Content-Type: text/plain; charset=windows-1252
Mime-Version: 1.0 (Mac OS X Mail 9.3 \(3124\))
Subject: Re: READ during state recovery uses zero stateid
From: Chuck Lever <chuck.lever@oracle.com>
In-Reply-To: <56448609-05CA-493F-B98A-A2DCAB7909E9@oracle.com>
Date: Thu, 25 Aug 2016 11:31:48 -0400
Cc: Anna Schumaker <anna.schumaker@netapp.com>,
        Linux NFS Mailing List <linux-nfs@vger.kernel.org>
Message-Id: <A4DDDEDB-6D78-45C7-89AF-87FA28975B9E@oracle.com>
References: <AB29A5B8-1564-4C31-A843-F0C5CC4C91F1@oracle.com> <87A94B50-A9D5-44FF-9F78-F916C98E6767@primarydata.com> <182FCDA3-1BD7-436F-88A3-B29AAD7E6BAE@oracle.com> <832771A7-EF94-475C-871E-EE9499EC75B3@primarydata.com> <56448609-05CA-493F-B98A-A2DCAB7909E9@oracle.com>
To: Trond Myklebust <trondmy@primarydata.com>
Sender: linux-nfs-owner@vger.kernel.org


> On Aug 24, 2016, at 3:37 PM, Chuck Lever <chuck.lever@oracle.com> wrote:
> 
>> 
>> On Aug 24, 2016, at 3:05 PM, Trond Myklebust <trondmy@primarydata.com> wrote:
>> 
>>> 
>>> On Aug 24, 2016, at 14:47, Chuck Lever <chuck.lever@oracle.com> wrote:
>>> 
>>> 
>>>> On Aug 24, 2016, at 2:23 PM, Trond Myklebust <trondmy@primarydata.com> wrote:
>>>> 
>>>>> 
>>>>> On Aug 24, 2016, at 14:10, Chuck Lever <chuck.lever@oracle.com> wrote:
>>>>> 
>>>>> Hi-
>>>>> 
>>>>> I have a wire capture that shows this race while a simple I/O workload is
>>>>> running:
>>>>> 
>>>>> 0. The client reconnects after a network partition
>>>>> 1. The client sends a couple of READ requests
>>>>> 2. The client independently discovers its lease has expired
>>>>> 3. The client establishes a fresh lease
>>>>> 4. The client destroys open, lock, and delegation stateids for the file
>>>>> that was open under the previous lease
>>>>> 5. The client issues a new OPEN to recover state for that file
>>>>> 6. The server replies to the READs in step 1. with NFS4ERR_EXPIRED
>>>>> 7. The client turns the READs around immediately using the current open
>>>>> stateid for that file, which is the zero stateid
>>>>> 8. The server replies NFS4_OK to the OPEN from step 5
>>>>> 
>>>>> If I understand the code correctly, if the server happened to send those
>>>>> READ replies after its OPEN reply (rather than before), the client would
>>>>> have used the recovered open stateid instead of the zero stateid when
>>>>> resending the READ requests.

Exercise inputs:
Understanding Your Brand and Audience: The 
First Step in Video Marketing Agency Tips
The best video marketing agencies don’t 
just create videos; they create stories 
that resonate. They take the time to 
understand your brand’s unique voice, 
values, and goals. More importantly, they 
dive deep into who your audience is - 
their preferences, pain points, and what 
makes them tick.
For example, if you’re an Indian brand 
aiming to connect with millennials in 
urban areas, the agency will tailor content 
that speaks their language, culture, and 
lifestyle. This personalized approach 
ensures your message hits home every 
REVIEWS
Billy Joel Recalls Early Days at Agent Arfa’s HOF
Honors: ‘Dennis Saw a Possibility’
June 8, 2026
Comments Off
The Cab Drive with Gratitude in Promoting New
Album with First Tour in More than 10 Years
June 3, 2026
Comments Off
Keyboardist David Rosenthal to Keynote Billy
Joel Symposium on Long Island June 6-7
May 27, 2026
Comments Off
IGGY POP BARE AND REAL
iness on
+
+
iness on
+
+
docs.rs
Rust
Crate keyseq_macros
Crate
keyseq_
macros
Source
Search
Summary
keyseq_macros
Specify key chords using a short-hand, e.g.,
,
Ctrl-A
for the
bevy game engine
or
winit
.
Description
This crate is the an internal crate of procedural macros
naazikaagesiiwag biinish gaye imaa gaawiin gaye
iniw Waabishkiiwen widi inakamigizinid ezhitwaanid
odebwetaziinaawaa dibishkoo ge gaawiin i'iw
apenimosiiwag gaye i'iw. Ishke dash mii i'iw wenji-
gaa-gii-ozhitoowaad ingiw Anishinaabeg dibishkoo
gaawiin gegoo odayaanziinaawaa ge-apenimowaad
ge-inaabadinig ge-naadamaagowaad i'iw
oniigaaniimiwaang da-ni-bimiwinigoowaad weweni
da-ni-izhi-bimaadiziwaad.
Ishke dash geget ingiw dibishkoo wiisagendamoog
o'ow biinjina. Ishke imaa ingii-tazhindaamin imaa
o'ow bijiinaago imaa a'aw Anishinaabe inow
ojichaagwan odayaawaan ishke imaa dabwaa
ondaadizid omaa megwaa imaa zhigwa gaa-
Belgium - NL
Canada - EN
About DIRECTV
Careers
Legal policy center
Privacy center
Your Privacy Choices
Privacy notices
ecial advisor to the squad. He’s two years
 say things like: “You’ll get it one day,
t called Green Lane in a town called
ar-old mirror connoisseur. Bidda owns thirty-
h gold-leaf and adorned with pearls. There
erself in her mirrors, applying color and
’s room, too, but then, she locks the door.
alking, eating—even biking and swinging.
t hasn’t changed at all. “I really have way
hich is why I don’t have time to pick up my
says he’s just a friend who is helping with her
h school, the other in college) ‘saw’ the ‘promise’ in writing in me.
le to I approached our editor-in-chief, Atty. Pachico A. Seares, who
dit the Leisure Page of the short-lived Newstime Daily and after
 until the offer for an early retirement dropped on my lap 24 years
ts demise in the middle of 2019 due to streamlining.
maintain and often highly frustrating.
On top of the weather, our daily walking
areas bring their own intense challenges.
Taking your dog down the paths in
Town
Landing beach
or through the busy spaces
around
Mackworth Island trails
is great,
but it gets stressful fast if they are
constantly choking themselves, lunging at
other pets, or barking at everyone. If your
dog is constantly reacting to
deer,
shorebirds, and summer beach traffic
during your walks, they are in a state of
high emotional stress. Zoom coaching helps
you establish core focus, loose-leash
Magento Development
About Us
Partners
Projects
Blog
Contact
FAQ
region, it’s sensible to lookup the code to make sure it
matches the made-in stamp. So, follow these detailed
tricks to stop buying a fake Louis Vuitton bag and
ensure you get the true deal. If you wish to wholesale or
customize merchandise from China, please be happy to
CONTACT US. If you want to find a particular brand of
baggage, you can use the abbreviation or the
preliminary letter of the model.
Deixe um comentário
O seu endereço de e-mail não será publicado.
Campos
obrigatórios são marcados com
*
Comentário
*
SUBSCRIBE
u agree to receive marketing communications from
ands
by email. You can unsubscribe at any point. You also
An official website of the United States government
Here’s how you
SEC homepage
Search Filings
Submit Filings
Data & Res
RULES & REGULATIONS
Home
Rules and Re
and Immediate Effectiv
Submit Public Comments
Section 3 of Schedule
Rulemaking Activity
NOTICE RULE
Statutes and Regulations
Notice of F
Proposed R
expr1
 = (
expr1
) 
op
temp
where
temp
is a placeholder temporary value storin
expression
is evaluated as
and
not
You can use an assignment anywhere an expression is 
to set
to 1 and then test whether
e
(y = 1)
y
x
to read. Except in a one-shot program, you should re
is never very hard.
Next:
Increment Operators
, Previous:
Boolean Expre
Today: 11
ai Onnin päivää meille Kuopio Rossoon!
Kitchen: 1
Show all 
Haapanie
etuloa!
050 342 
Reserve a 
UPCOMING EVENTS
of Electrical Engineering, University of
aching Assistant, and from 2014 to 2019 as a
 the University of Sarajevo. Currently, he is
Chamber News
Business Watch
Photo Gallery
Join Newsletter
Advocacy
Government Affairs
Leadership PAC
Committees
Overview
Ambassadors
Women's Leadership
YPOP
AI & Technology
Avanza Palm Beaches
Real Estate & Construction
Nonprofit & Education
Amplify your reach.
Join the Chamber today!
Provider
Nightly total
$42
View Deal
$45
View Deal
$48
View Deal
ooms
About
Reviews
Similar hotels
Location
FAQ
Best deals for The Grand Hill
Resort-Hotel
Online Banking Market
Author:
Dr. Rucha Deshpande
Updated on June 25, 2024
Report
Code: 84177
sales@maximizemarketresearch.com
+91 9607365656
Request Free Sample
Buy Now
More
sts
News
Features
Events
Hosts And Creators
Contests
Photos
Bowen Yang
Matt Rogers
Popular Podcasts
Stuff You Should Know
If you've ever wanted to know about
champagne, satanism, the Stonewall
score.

Questions to answer:
#1 Could you transcribe the listing word for word, from its first line through the line containing "ensures your message hits home every", with both of those lines included?
#2 Can you write the next part of the mailing-list email about READ requests that use the zero stateid during state recovery, picking up after its last line?

Solved tasks:
#1
Understanding Your Brand and Audience: The 
First Step in Video Marketing Agency Tips
The best video marketing agencies don’t 
just create videos; they create stories 
that resonate. They take the time to 
understand your brand’s unique voice, 
values, and goals. More importantly, they 
dive deep into who your audience is - 
their preferences, pain points, and what 
makes them tick.
For example, if you’re an Indian brand 
aiming to connect with millennials in 
urban areas, the agency will tailor content 
that speaks their language, culture, and 
lifestyle. This personalized approach 
ensures your message hits home every 

#2
>>>>> 
>>>>> Would it be better if the client recognized there is state recovery in
>>>>> progress, and then waited for recovery to complete, before retrying the
>>>>> READs?
>>>>> 
>>>> 
>>>> Why isn?t the session draining taking care of ensuring the READs don?t happen until after recovery is done?
>>> 
>>> This is NFSv4.0. (Apologies, I recalled NFS4ERR_EXPIRED had been removed
>>> from NFSv4.1, but I see that I was mistaken).
>>> 
>>> Here's step 1 and 2, exactly. After the partition heals, the client sends:
>>> 
>>> C READ
>>> C GETATTR
>>> C READ
>>> C RENEW
>>> 
>>> The server responds to the RENEW first with GSS_CTXPROBLEM. The client's
>>> gssd connects and establishes a fresh GSS context. The client sends the
>>> RENEW again with the fresh context, and the server responds NFS4ERR_EXPIRED.
>>> This triggers step 3.
>>> 
>>> The replies for those READ calls are in step 6., after state recovery
>>> has started.
>> 
>> This is what I?m confused about: Normally, I?d expect the NFSv4.0 code to drain, due to the checks in nfs40_setup_sequence().
>> 
>> IOW: there should be 2 steps
>> 
>>  2.5) Call nfs4_drain_slot_tbl() and wait for operations to complete
>>  2.6) Process the NFS4ERR_EXPIRED errors returned by the READ requests sent in (1).
>> 
>> before we get to recovering the lease in (3)...
> 
> My kernel is missing commit 5cae02f42793 ("NFSv4: Always drain the slot
> table before re-establishing the lease"). I can give that a try, thank
> you!

This is v4.1.31, btw.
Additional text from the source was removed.